In the tournament, the Rams have held every opponent except Purdue to less than 1.0 points per possession. In fact, USC, Georgetown and Kansas barely came within 0.1 points of that mark. The Boilermakers made it to 1.157 points per possession, which was nothing compared to VCU’s deadly 1.431 points per possession on offense.

The catalyst for VCU’s defensive resurgence is the team’s pressure defense. Coach Shaka Smart has his guys getting in the grill of every opposing guard. Kansas’ backcourt players looked flustered as they forced ill-advised entry passes and failed to organize the Jayhawks’ offense. VCU also thrived on team efforts in rebounding, which was crucial against the likes of USC, Georgetown and Purdue. The Rams survived Florida State and Kansas despite giving up a ton of size in the post and a bunch of offensive rebounds.

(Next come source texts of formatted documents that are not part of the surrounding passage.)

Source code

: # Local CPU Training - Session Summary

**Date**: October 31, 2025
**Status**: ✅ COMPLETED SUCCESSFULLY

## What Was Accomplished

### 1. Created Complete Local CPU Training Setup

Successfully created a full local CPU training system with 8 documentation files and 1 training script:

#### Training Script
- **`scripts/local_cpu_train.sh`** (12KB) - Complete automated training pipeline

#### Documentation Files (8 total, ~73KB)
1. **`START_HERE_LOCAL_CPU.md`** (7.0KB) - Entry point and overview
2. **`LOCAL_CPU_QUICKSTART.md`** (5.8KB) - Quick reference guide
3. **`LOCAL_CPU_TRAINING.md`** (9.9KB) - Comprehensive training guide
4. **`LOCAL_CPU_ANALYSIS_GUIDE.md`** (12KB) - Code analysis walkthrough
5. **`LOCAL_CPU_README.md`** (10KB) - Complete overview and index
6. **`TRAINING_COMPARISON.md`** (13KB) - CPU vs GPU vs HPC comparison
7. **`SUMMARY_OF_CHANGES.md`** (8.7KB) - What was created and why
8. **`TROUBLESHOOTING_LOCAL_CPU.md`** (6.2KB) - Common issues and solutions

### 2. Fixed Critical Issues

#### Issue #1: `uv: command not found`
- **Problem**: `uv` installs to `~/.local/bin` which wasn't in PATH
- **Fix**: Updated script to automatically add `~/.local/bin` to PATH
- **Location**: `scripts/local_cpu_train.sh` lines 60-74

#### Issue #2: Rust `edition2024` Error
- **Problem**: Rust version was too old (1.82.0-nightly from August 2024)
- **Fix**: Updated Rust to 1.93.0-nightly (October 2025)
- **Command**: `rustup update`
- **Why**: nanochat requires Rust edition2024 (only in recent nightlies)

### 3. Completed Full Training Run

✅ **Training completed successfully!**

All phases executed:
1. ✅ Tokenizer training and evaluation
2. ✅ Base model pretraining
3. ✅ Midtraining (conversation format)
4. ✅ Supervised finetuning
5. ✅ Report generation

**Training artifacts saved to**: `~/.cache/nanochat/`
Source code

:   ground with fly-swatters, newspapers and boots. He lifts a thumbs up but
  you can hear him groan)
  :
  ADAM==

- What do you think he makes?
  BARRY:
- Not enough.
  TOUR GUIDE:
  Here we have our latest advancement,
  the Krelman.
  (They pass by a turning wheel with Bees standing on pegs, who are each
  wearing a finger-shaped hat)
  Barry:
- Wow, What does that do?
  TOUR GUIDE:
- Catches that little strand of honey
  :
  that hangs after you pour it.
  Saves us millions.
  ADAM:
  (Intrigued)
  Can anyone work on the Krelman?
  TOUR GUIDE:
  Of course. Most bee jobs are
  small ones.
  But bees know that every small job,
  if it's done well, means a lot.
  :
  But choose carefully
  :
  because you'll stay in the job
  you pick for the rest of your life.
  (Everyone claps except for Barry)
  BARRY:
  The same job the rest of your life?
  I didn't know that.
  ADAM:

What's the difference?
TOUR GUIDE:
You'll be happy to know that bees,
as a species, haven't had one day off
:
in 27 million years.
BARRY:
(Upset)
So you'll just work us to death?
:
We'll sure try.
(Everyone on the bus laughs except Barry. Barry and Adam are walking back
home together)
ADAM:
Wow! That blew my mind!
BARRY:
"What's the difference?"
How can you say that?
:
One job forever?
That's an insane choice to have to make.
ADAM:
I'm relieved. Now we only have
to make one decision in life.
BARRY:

Offensively, VCU’s shooters just caught fire. Jamie Skeen and Brandon Rozzell helped VCU shoot 43.8 percent from three-point range, a massive improvement from the 36.2 percent that the team shot heading into the tournament. It almost defies reason that multiple players could improve that much almost overnight. Skeen and Rozzell are solid shooters, as each entered the NCAA Tournament shooting around 38 percent from beyond the arc. However, they shot at least 50 percent in five games so far. If the shots keep falling, the Rams will be extraordinarily tough to beat.

In sum, VCU has improved from 1.096 points per possession on offense to start the tournament to 1.133 points per possession now. Defensively, the Rams trimmed their points per possession allowed from 1.008 to 0.977. Collectively, that’s a 6.8 points per possession improvement in five games, and the Rams are up from No. 84 to No. 49 in Ken Pomeroy’s rankings. In comparison, Cornell improved more than any other team in the 2010 NCAA Tournament, when the Big Red reached the Sweet 16 as a No. 12 seed. The team improved by a total of 3.3 points per possession. VCU has more than doubled that, and the Rams needed to make that happen to have a shot against strong teams like Purdue and Kansas.

Regardless of what happens today against Butler, Smart’s crew has delivered one of the most memorable runs in NCAA Tournament history. If the Rams keep up their pace of improvement at both ends of the court, this team could easily be cutting down the nets as the national champion Monday night.